[Records]
** BEGIN **

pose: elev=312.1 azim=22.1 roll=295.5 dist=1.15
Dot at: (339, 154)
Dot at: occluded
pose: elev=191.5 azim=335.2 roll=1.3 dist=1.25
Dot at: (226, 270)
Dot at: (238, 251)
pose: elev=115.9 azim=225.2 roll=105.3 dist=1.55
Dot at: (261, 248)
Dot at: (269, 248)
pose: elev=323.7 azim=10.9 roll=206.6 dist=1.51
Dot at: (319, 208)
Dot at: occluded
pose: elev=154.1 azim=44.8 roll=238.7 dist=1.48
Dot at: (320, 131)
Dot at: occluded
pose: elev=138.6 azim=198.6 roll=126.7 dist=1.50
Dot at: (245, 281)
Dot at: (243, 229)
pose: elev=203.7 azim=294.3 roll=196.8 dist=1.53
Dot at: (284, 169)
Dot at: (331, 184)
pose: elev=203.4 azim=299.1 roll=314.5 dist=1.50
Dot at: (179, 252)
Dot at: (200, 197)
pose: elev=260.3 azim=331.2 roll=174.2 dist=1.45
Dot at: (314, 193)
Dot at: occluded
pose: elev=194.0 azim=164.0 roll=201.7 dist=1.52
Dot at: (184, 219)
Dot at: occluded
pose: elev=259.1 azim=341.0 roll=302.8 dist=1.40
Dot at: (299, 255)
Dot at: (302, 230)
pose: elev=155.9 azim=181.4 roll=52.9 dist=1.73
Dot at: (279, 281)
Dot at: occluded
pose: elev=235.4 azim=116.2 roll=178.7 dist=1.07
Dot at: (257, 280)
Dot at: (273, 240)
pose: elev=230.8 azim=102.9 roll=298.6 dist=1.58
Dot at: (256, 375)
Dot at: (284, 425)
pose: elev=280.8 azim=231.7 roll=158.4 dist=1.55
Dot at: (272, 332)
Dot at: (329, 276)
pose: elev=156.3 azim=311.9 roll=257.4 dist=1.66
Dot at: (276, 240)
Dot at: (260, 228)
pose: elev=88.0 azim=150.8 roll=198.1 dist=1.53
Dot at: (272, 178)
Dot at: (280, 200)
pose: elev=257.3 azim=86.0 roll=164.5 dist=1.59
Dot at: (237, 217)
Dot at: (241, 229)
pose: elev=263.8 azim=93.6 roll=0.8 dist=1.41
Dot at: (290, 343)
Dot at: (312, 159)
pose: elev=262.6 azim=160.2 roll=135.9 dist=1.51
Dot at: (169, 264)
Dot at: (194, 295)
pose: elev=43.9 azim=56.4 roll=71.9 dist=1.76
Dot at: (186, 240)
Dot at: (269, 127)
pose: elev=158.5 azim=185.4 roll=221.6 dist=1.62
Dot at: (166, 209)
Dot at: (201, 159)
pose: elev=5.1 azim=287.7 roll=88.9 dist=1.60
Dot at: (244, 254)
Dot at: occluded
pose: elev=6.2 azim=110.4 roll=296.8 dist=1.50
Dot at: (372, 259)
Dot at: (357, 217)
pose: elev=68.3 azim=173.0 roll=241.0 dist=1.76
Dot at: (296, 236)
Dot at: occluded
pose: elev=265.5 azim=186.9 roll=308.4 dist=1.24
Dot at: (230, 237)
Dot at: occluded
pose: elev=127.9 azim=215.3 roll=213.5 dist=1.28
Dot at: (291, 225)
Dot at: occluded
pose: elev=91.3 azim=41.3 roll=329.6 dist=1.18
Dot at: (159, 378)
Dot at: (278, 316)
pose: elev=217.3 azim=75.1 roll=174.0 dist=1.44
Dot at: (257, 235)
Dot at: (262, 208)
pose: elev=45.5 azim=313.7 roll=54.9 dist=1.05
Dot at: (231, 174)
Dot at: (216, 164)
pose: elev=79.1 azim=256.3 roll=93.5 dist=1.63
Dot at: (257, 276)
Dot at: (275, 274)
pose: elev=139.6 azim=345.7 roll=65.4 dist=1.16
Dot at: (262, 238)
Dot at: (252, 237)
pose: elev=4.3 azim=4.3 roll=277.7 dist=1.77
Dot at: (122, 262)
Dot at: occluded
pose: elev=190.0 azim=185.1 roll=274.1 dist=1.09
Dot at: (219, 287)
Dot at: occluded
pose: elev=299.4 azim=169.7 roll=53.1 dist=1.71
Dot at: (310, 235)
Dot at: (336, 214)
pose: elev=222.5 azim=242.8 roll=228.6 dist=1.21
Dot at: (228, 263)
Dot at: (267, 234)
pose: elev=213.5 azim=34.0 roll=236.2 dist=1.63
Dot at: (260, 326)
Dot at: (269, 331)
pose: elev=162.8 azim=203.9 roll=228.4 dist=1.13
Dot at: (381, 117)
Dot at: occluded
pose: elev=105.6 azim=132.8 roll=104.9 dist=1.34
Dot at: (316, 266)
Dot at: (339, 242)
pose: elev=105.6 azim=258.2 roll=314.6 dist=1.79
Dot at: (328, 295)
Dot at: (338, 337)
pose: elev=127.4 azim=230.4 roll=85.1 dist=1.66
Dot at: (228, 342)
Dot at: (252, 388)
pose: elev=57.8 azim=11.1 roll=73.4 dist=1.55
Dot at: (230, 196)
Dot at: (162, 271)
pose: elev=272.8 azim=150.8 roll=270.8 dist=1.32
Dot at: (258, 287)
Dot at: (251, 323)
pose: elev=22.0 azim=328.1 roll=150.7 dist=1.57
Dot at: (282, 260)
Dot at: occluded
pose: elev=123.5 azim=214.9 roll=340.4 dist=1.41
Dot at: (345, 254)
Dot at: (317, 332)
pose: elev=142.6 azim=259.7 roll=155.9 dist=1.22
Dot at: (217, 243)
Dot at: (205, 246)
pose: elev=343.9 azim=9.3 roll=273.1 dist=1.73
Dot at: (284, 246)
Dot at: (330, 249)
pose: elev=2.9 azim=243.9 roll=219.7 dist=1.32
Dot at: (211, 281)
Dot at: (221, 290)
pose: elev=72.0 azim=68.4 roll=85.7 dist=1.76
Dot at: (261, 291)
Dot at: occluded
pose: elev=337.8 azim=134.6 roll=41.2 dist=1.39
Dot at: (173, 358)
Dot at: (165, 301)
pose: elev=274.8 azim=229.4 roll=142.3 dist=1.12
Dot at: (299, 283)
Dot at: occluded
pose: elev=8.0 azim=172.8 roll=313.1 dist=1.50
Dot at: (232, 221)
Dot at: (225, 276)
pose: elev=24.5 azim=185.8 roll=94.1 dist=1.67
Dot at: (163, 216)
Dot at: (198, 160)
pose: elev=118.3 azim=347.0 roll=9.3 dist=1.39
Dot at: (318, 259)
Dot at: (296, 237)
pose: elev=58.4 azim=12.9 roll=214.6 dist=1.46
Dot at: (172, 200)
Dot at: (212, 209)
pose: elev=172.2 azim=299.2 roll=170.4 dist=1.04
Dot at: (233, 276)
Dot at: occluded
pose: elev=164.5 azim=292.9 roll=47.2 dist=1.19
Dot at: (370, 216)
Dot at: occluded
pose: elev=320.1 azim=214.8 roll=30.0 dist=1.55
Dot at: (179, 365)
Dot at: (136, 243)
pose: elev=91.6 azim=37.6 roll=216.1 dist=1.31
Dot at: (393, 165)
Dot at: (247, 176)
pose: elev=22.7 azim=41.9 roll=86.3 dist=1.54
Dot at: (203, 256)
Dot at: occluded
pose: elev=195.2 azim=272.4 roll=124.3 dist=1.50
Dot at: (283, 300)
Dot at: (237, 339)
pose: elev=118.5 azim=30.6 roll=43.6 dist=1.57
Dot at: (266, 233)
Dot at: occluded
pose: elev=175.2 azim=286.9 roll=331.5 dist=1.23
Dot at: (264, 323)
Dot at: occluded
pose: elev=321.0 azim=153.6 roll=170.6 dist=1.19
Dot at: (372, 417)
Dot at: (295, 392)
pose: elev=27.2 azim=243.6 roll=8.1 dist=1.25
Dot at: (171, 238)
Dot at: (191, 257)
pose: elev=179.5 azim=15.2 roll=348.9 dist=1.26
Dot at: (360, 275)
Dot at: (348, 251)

** END **

▶ **GIVEN REQUEST**
Retype everything in the listing above, from the line containing "pose: elev=235.4 azim=116.2" down to the line containing "Dot at: (357, 217)", including both of those lines.

▶ **SOLUTION FOR THIS PROBLEM**
pose: elev=235.4 azim=116.2 roll=178.7 dist=1.07
Dot at: (257, 280)
Dot at: (273, 240)
pose: elev=230.8 azim=102.9 roll=298.6 dist=1.58
Dot at: (256, 375)
Dot at: (284, 425)
pose: elev=280.8 azim=231.7 roll=158.4 dist=1.55
Dot at: (272, 332)
Dot at: (329, 276)
pose: elev=156.3 azim=311.9 roll=257.4 dist=1.66
Dot at: (276, 240)
Dot at: (260, 228)
pose: elev=88.0 azim=150.8 roll=198.1 dist=1.53
Dot at: (272, 178)
Dot at: (280, 200)
pose: elev=257.3 azim=86.0 roll=164.5 dist=1.59
Dot at: (237, 217)
Dot at: (241, 229)
pose: elev=263.8 azim=93.6 roll=0.8 dist=1.41
Dot at: (290, 343)
Dot at: (312, 159)
pose: elev=262.6 azim=160.2 roll=135.9 dist=1.51
Dot at: (169, 264)
Dot at: (194, 295)
pose: elev=43.9 azim=56.4 roll=71.9 dist=1.76
Dot at: (186, 240)
Dot at: (269, 127)
pose: elev=158.5 azim=185.4 roll=221.6 dist=1.62
Dot at: (166, 209)
Dot at: (201, 159)
pose: elev=5.1 azim=287.7 roll=88.9 dist=1.60
Dot at: (244, 254)
Dot at: occluded
pose: elev=6.2 azim=110.4 roll=296.8 dist=1.50
Dot at: (372, 259)
Dot at: (357, 217)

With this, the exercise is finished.